The current in a circuit at time #t \ s# is given by the solution of the Differential Equation #(dI)/dt+4I=20#. Find the solution given that #I=2 \ A# when #t=0#, and find the time taken to reach half the steady state solution?

1 Answer
May 4, 2017

The solution is:

# I(t) = 5-3e^(-4t) #

The steady state value is given by #I=5#, and it takes #0.046 # (time units) (2sf) to reach half this value.

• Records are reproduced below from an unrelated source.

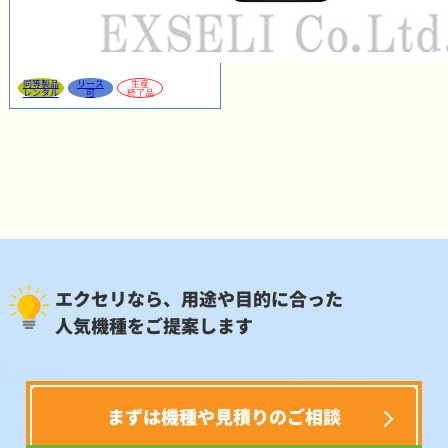
同等製品
リース
生産
レンタル
可
終了品
エクセリなら、用途や目的に合った
人気機種をご提案します
まずは機種や見積りのご相談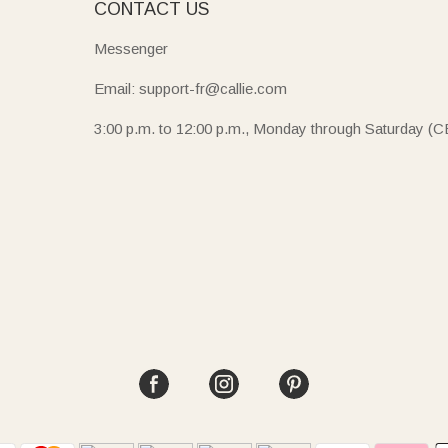
E
CONTACT US
Messenger
Email: support-fr@callie.com
3:00 p.m. to 12:00 p.m., Monday through Saturday (C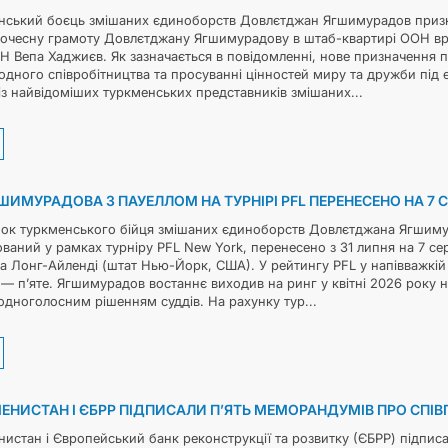
нський боєць змішаних єдиноборств Довлєтджан Ягшимурадов призн
очесну грамоту Довлєтджану Ягшимурадову в штаб-квартирі ООН вр
 Вепа Хаджиєв. Як зазначається в повідомленні, нове призначення п
одного співробітництва та просуванні цінностей миру та дружби пі
з найвідоміших туркменських представників змішаних...
ГШИМУРАДОВА З ПАУЕЛЛОМ НА ТУРНІРІ PFL ПЕРЕНЕСЕНО НА 7 
ок туркменського бійця змішаних єдиноборств Довлєтджана Ягшимур
ваний у рамках турніру PFL New York, перенесено з 31 липня на 7 се
а Лонг-Айленді (штат Нью-Йорк, США). У рейтингу PFL у напівважкій 
— п’яте. Ягшимурадов востаннє виходив на ринг у квітні 2026 року на
дноголосним рішенням суддів. На рахунку тур...
ЕНИСТАН І ЄБРР ПІДПИСАЛИ П’ЯТЬ МЕМОРАНДУМІВ ПРО СПІ
истан і Європейський банк реконструкції та розвитку (ЄБРР) підпис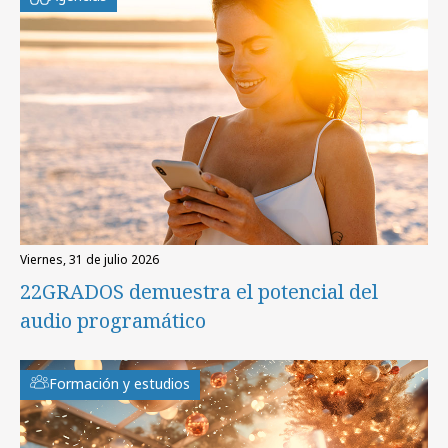
viernes, 31 de julio 2026
22GRADOS demuestra el potencial del
audio programático
Formación y estudios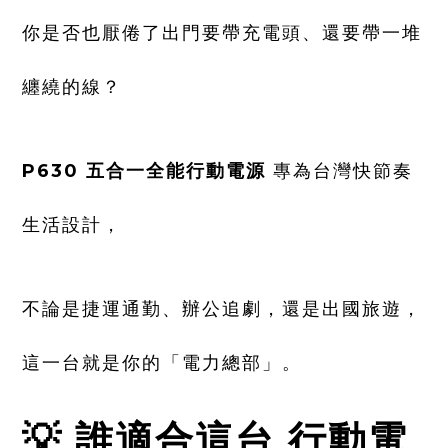
你是否也厭倦了出門要帶充電頭、還要帶一堆
纏繞的線？
P630 五合一全能行動電源
專為台灣快節奏
生活設計，
不論是捷運通勤、辦公追劇，還是出國旅遊，
這一台就是你的「電力總部」。
💡 誰適合這台 行動電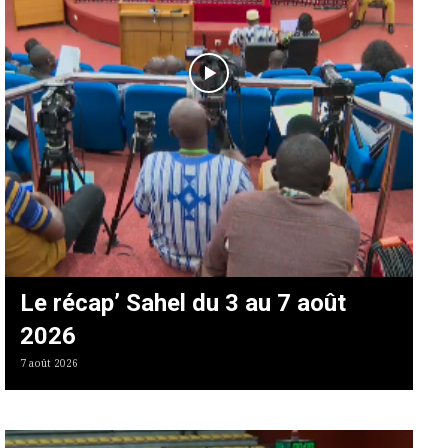
Le récap’ Sahel du 3 au 7 août
2026
7 août 2026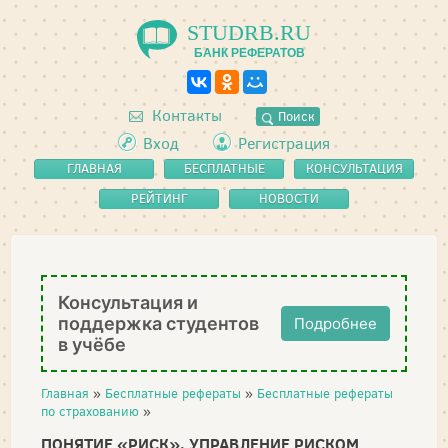
STUDRB.RU
БАНК РЕФЕРАТОВ
Контакты
Поиск
Вход
Регистрация
ГЛАВНАЯ
БЕСПЛАТНЫЕ
КОНСУЛЬТАЦИЯ
РЕФЕРАТЫ
РЕЙТИНГ
НОВОСТИ
Консультация и
поддержка студентов
Подробнее
в учёбе
Главная
»
Бесплатные рефераты
»
Бесплатные рефераты
по страхованию
»
ПОНЯТИЕ «РИСК». УПРАВЛЕНИЕ РИСКОМ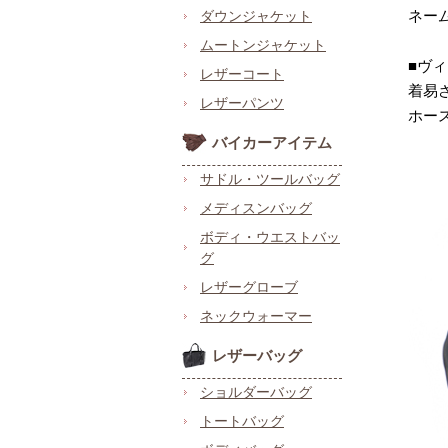
ネー
ダウンジャケット
ムートンジャケット
■ヴ
レザーコート
着易
レザーパンツ
ホー
バイカーアイテム
サドル・ツールバッグ
メディスンバッグ
ボディ・ウエストバッ
グ
レザーグローブ
ネックウォーマー
レザーバッグ
ショルダーバッグ
トートバッグ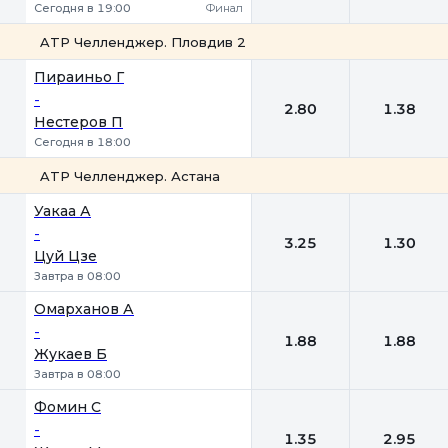
Сегодня в 19:00
Финал
ATP Челленджер. Пловдив 2
1
2
Пираиньо Г
-
2.80
1.38
Нестеров П
Сегодня в 18:00
ATP Челленджер. Астана
1
2
Уакаа А
-
3.25
1.30
Цуй Цзе
Завтра в 08:00
Омарханов А
-
1.88
1.88
Жукаев Б
Завтра в 08:00
Фомин С
-
1.35
2.95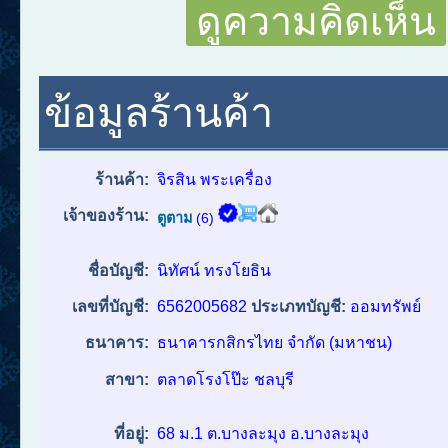
ดูความคิดเห็น
ข้อมูลร้านค้า
ร้านค้า:
จิรสิน พระเครื่อง
เจ้าของร้าน:
ตูตาม
(6)
ชื่อบัญชี:
นิทัศน์ ทรงโยธิน
เลขที่บัญชี:
6562005682
ประเภทบัญชี:
ออมทรัพย์
ธนาคาร:
ธนาคารกสิกรไทย จำกัด (มหาชน)
สาขา:
ตลาดโรงโป๊ะ ชลบุรี
ที่อยู่:
68 ม.1 ต.บางละมุง อ.บางละมุง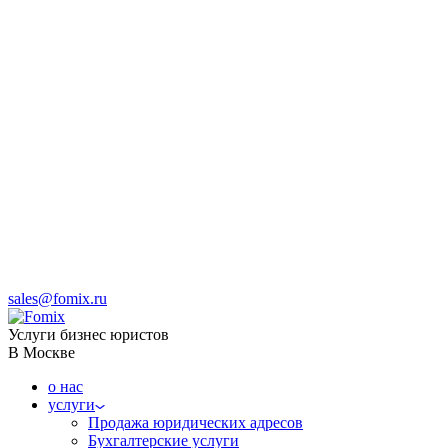
sales@fomix.ru
Услуги бизнес юристов
В Москве
о нас
услуги
Продажа юридических адресов
Бухгалтерские услуги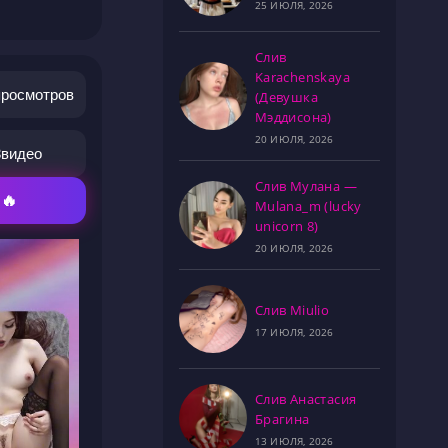
25 ИЮЛЯ, 2026
Слив
Karachenskaya
просмотров
(Девушка
Мэддисона)
20 ИЮЛЯ, 2026
3
видео
Слив Мулана —
 🔥
Mulana_m (lucky
unicorn 8)
20 ИЮЛЯ, 2026
Слив Miulio
17 ИЮЛЯ, 2026
Слив Анастасия
Брагина
13 ИЮЛЯ, 2026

The units are not defined in the question

Explanation:

We have:

# (dI)/dt+4I=20 \ \ \ \ ...... [1]#

We can use an integrating factor when we have a First Order Linear non-homogeneous Ordinary Differential Equation of the form;

# dy/dx + P(x)y=Q(x) #

Then the integrating factor is given by;

# IF = e^(int P(x) dx) #
# " " = exp(int \ 4 \ dt) #
# " " = exp( 4t ) #
# " " = e^(4t) #

And if we multiply the DE [1] by this Integrating Factor, #IF#, we will have a perfect product differential;

# (dI)/dt+4I=20 #

# :. e^(4t)(dI)/dt+4I e^(4t)=20e^(4t) #

# :. d/dt {e^(4t) I} = 20e^(4t) #

Which we can directly integrate to get:

# int \ d/dt {e^(4t) I} \ dt = int \ 20e^(4t) \ dt#
# :. e^(4t) I = int \ 20e^(4t) \ dt#
# :. e^(4t) I = 5e^(4t) + C#
# :. I = 5 + Ce^(-4t)#

Applying the initial condition, #I(0)=2#, we get:

# 2 = 5 + Ce^(0) => C=-3#

Thus the solution is:

# I(t) = 5-3e^(-4t) #

For the steady state solution we look at:

# lim_(t rarr oo) I(t) = lim_(t rarr oo) {5-3e^(-4t)} #
# " " = lim_(t rarr oo) 5-3lim_(t rarr oo)e^(-4t) #
# " " = 5-3lim_(t rarr oo)e^(-4t) #
# " " = 5 #

So to find the time taken to reach half the steady state solution, we require the value of #t# such that:

# I(t)=5/2 => 5-3e^(-4t) = 5/2 #

# :. 3e^(-4t) = 5/2 #
# :. e^(-4t) = 5/6 #
# :. -4t = ln(5/6) #

# :. t = -1/4ln(5/6) #
# " " = -1/4ln(5/6) #
# " " = 0.045580 ... #
# " " = 0.046 # (2sf)